BEGIN Records supplied

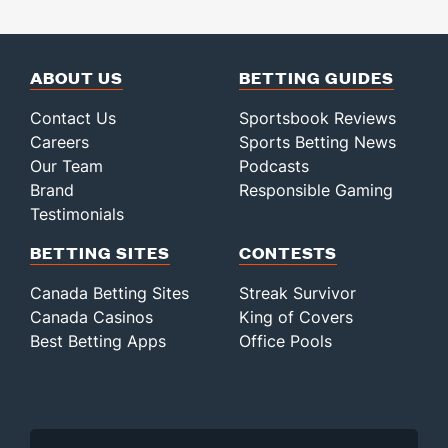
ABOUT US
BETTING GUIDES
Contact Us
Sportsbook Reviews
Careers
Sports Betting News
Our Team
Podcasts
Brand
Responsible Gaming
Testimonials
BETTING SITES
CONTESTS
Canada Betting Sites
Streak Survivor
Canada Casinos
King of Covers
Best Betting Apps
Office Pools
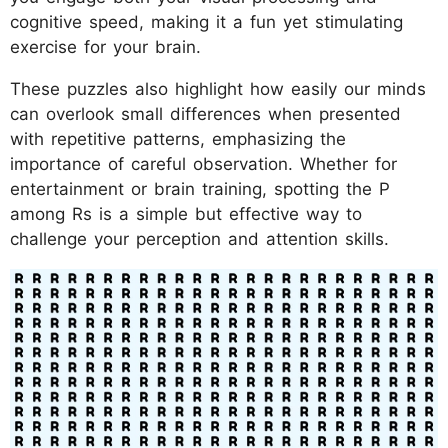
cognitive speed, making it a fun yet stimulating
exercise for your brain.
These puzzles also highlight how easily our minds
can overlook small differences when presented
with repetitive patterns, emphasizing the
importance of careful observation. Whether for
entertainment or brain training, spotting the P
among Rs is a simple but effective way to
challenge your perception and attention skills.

END Records supplied
BEGIN Records supplied

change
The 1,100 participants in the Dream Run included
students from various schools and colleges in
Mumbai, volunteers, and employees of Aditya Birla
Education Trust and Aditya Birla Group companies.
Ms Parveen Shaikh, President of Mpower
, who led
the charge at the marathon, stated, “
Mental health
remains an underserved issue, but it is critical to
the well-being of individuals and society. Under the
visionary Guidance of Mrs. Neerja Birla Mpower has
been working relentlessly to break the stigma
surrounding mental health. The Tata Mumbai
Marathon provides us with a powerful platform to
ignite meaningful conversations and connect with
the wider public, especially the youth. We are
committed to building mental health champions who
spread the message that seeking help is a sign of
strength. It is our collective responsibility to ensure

END Records supplied

**Problem details**
All lines above that include the word "Aditya" should be located and copied.

**Task answer**
Mumbai, volunteers, and employees of Aditya Birla
Education Trust and Aditya Birla Group companies.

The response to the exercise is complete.